### Directions for this task
Below are some entries. Copy each line that holds the string "session".

*** Provided data Section Begins ***

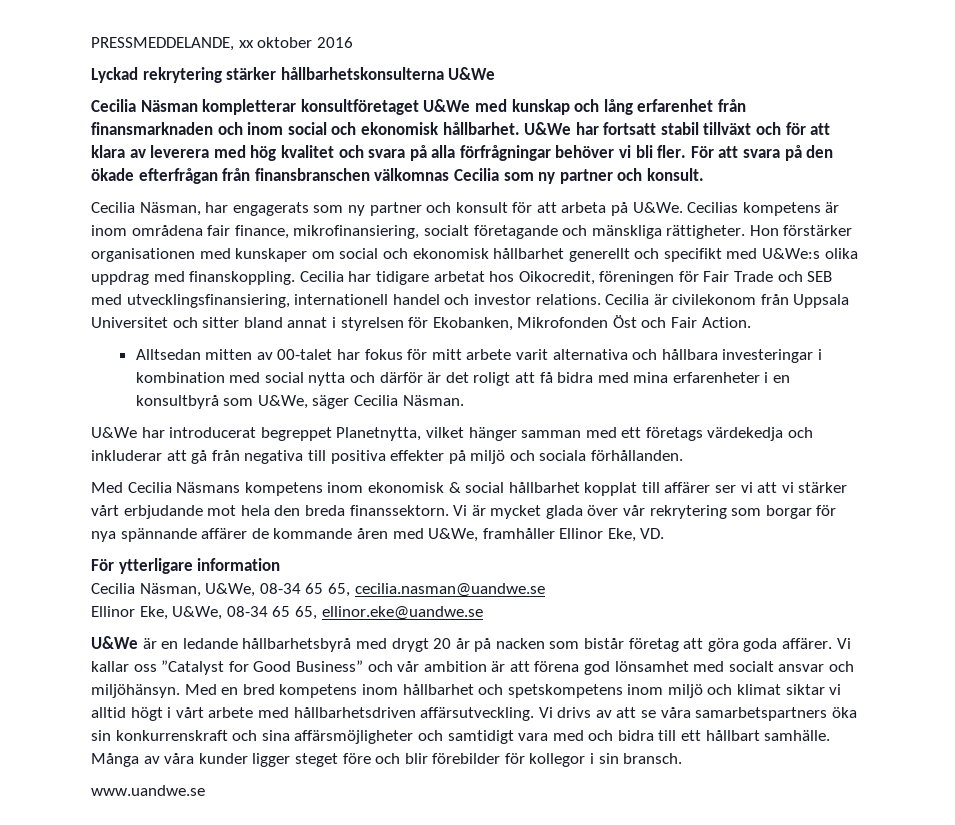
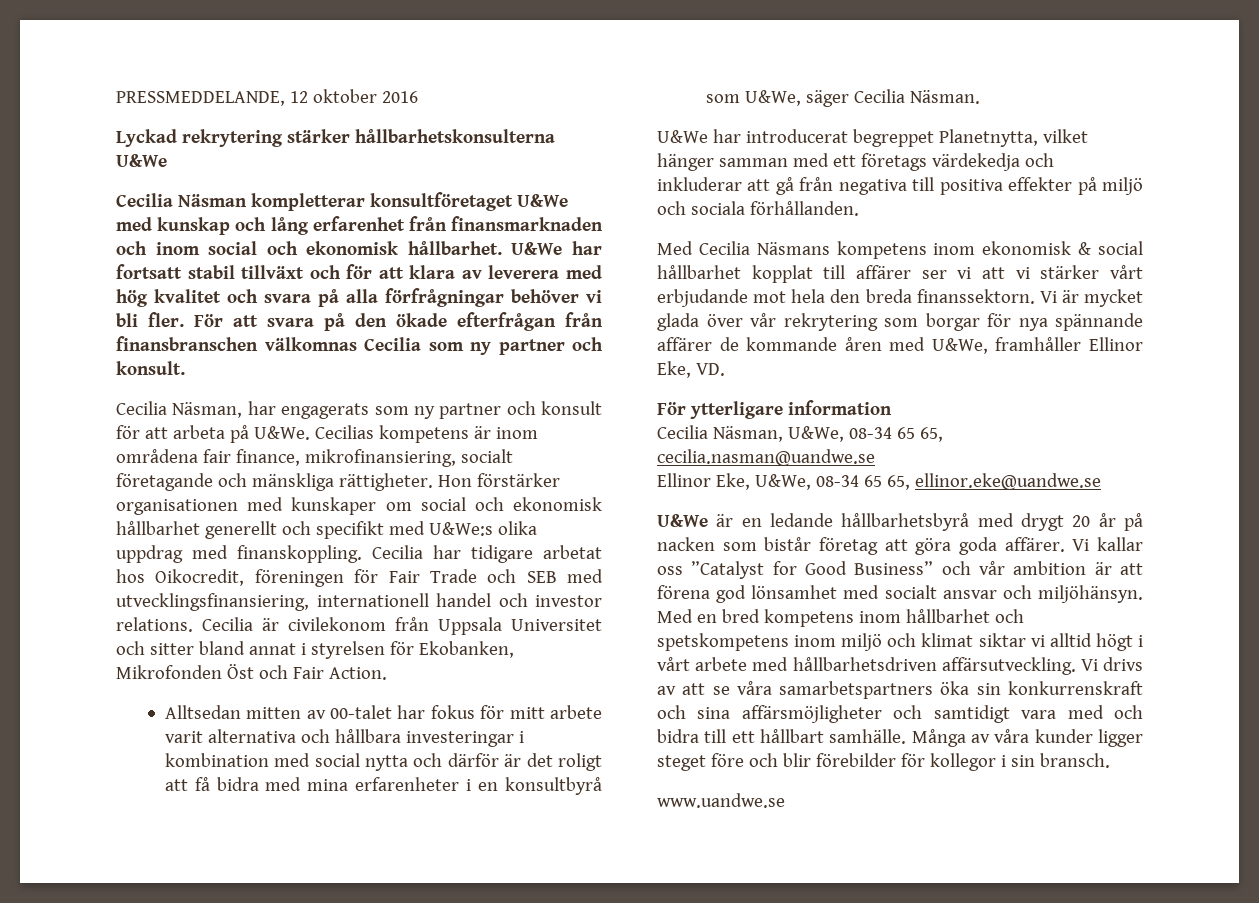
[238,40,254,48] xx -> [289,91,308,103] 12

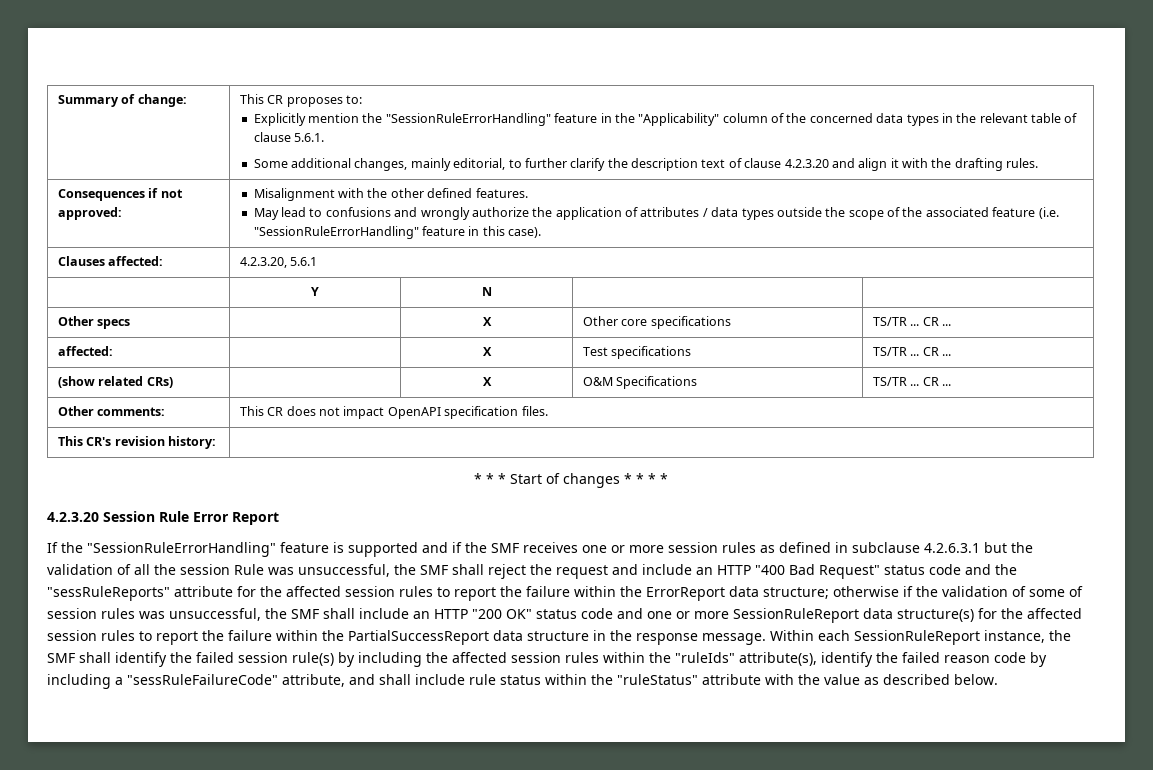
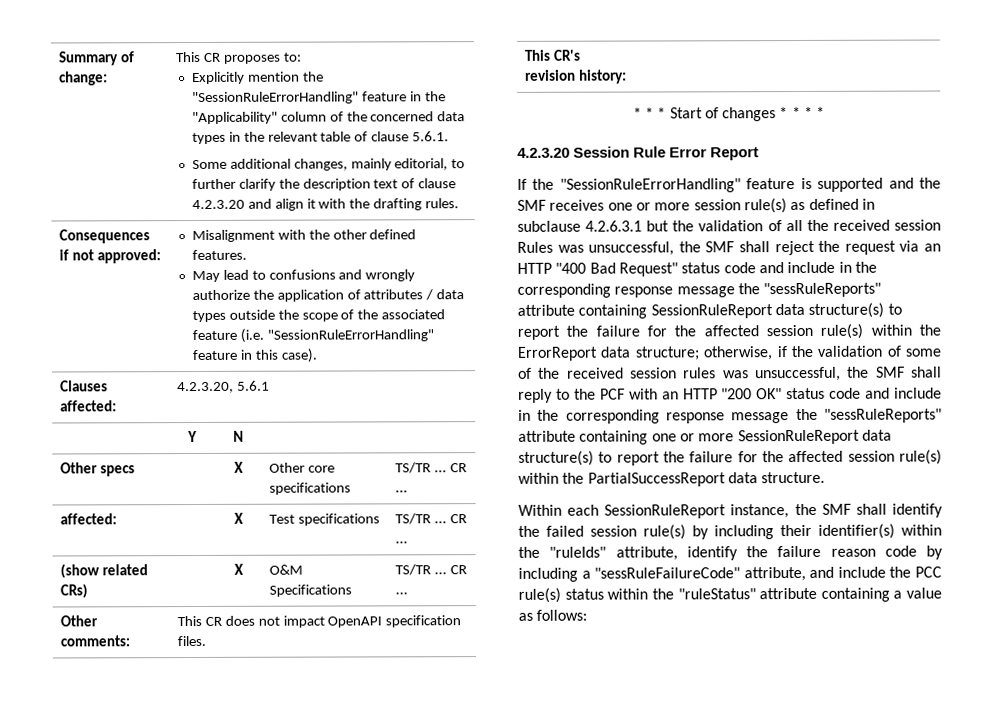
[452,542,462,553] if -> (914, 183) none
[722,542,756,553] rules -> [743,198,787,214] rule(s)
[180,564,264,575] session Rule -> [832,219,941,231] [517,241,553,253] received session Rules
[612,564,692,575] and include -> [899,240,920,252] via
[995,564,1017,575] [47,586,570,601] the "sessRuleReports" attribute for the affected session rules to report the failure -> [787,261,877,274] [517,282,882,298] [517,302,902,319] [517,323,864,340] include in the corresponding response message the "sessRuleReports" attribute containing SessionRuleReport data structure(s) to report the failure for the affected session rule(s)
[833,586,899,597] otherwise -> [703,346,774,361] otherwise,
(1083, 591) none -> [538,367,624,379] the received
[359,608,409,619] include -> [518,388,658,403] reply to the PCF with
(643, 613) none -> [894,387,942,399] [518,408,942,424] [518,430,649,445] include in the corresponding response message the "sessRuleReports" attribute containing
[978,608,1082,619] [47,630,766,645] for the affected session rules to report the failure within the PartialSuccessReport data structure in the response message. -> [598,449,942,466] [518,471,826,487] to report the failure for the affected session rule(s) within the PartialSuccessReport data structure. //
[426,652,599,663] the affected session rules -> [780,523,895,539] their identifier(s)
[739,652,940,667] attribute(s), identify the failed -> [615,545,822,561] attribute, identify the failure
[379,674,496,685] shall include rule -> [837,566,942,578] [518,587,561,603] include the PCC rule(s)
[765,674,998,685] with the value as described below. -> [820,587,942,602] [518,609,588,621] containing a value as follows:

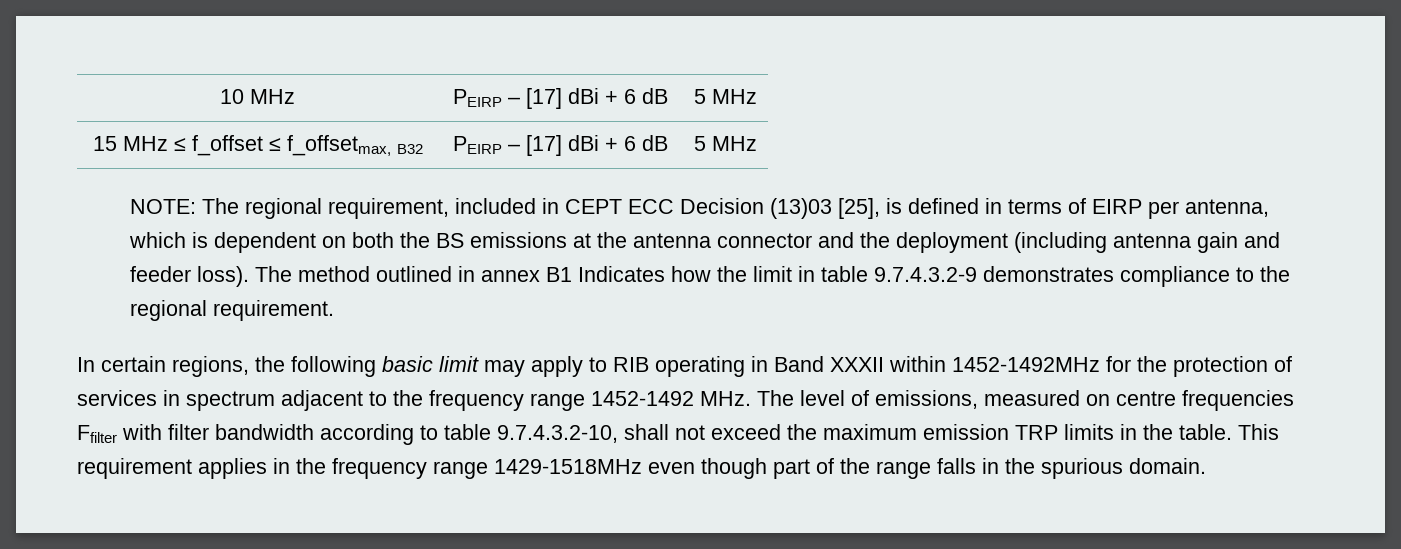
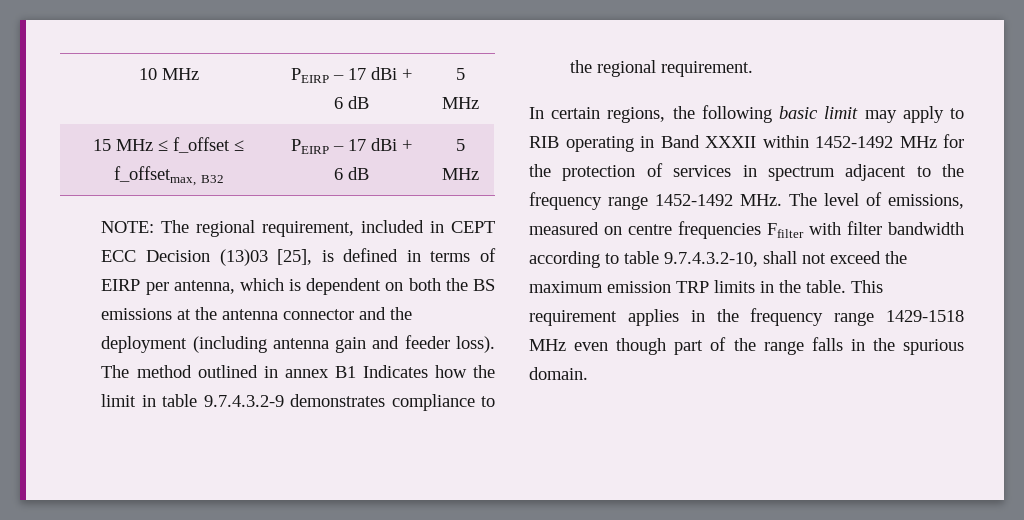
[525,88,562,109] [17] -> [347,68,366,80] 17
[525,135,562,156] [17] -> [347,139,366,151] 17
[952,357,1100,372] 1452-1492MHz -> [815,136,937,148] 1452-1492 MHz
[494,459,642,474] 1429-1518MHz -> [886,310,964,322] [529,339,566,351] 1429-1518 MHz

*** Provided data Section Ends ***

### Task output
[180,564,264,575] session Rule -> [832,219,941,231] [517,241,553,253] received session Rules
[995,564,1017,575] [47,586,570,601] the "sessRuleReports" attribute for the affected session rules to report the failure -> [787,261,877,274] [517,282,882,298] [517,302,902,319] [517,323,864,340] include in the corresponding response message the "sessRuleReports" attribute containing SessionRuleReport data structure(s) to report the failure for the affected session rule(s)
[978,608,1082,619] [47,630,766,645] for the affected session rules to report the failure within the PartialSuccessReport data structure in the response message. -> [598,449,942,466] [518,471,826,487] to report the failure for the affected session rule(s) within the PartialSuccessReport data structure. //
[426,652,599,663] the affected session rules -> [780,523,895,539] their identifier(s)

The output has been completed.